:: Written exercise ::
Print every line of the following material again, keeping each character and line break unchanged.
---- Data to process
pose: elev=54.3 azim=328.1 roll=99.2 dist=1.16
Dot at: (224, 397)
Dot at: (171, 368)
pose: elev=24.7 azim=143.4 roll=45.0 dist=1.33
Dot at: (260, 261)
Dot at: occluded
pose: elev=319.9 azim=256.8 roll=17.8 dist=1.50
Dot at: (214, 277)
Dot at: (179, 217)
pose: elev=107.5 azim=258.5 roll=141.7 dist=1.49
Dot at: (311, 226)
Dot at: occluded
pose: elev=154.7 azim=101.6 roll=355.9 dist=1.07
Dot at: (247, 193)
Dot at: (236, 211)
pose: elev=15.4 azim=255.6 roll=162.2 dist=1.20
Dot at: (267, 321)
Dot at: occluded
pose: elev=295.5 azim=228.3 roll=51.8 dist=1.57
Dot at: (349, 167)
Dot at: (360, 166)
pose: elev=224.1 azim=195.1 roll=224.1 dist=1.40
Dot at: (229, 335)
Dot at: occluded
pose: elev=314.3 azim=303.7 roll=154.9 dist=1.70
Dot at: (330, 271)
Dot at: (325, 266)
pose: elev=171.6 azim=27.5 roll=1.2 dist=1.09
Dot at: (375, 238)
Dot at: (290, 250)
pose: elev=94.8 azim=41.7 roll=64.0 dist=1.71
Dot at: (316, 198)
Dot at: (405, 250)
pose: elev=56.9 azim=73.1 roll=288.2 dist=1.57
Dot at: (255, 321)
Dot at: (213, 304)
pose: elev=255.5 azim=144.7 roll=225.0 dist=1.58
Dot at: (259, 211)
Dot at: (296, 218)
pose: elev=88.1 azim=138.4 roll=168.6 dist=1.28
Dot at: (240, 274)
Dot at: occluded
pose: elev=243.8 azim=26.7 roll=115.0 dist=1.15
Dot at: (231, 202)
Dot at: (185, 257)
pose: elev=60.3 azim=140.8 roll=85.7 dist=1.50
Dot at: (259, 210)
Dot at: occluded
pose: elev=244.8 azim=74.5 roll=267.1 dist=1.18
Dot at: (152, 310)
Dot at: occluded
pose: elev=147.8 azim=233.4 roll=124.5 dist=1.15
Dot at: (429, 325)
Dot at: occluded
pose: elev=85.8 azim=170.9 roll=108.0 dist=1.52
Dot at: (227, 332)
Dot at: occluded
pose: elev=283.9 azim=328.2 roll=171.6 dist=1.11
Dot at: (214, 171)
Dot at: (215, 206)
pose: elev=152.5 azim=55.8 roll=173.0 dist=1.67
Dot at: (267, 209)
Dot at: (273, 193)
--------
:: Response to this task ::
pose: elev=54.3 azim=328.1 roll=99.2 dist=1.16
Dot at: (224, 397)
Dot at: (171, 368)
pose: elev=24.7 azim=143.4 roll=45.0 dist=1.33
Dot at: (260, 261)
Dot at: occluded
pose: elev=319.9 azim=256.8 roll=17.8 dist=1.50
Dot at: (214, 277)
Dot at: (179, 217)
pose: elev=107.5 azim=258.5 roll=141.7 dist=1.49
Dot at: (311, 226)
Dot at: occluded
pose: elev=154.7 azim=101.6 roll=355.9 dist=1.07
Dot at: (247, 193)
Dot at: (236, 211)
pose: elev=15.4 azim=255.6 roll=162.2 dist=1.20
Dot at: (267, 321)
Dot at: occluded
pose: elev=295.5 azim=228.3 roll=51.8 dist=1.57
Dot at: (349, 167)
Dot at: (360, 166)
pose: elev=224.1 azim=195.1 roll=224.1 dist=1.40
Dot at: (229, 335)
Dot at: occluded
pose: elev=314.3 azim=303.7 roll=154.9 dist=1.70
Dot at: (330, 271)
Dot at: (325, 266)
pose: elev=171.6 azim=27.5 roll=1.2 dist=1.09
Dot at: (375, 238)
Dot at: (290, 250)
pose: elev=94.8 azim=41.7 roll=64.0 dist=1.71
Dot at: (316, 198)
Dot at: (405, 250)
pose: elev=56.9 azim=73.1 roll=288.2 dist=1.57
Dot at: (255, 321)
Dot at: (213, 304)
pose: elev=255.5 azim=144.7 roll=225.0 dist=1.58
Dot at: (259, 211)
Dot at: (296, 218)
pose: elev=88.1 azim=138.4 roll=168.6 dist=1.28
Dot at: (240, 274)
Dot at: occluded
pose: elev=243.8 azim=26.7 roll=115.0 dist=1.15
Dot at: (231, 202)
Dot at: (185, 257)
pose: elev=60.3 azim=140.8 roll=85.7 dist=1.50
Dot at: (259, 210)
Dot at: occluded
pose: elev=244.8 azim=74.5 roll=267.1 dist=1.18
Dot at: (152, 310)
Dot at: occluded
pose: elev=147.8 azim=233.4 roll=124.5 dist=1.15
Dot at: (429, 325)
Dot at: occluded
pose: elev=85.8 azim=170.9 roll=108.0 dist=1.52
Dot at: (227, 332)
Dot at: occluded
pose: elev=283.9 azim=328.2 roll=171.6 dist=1.11
Dot at: (214, 171)
Dot at: (215, 206)
pose: elev=152.5 azim=55.8 roll=173.0 dist=1.67
Dot at: (267, 209)
Dot at: (273, 193)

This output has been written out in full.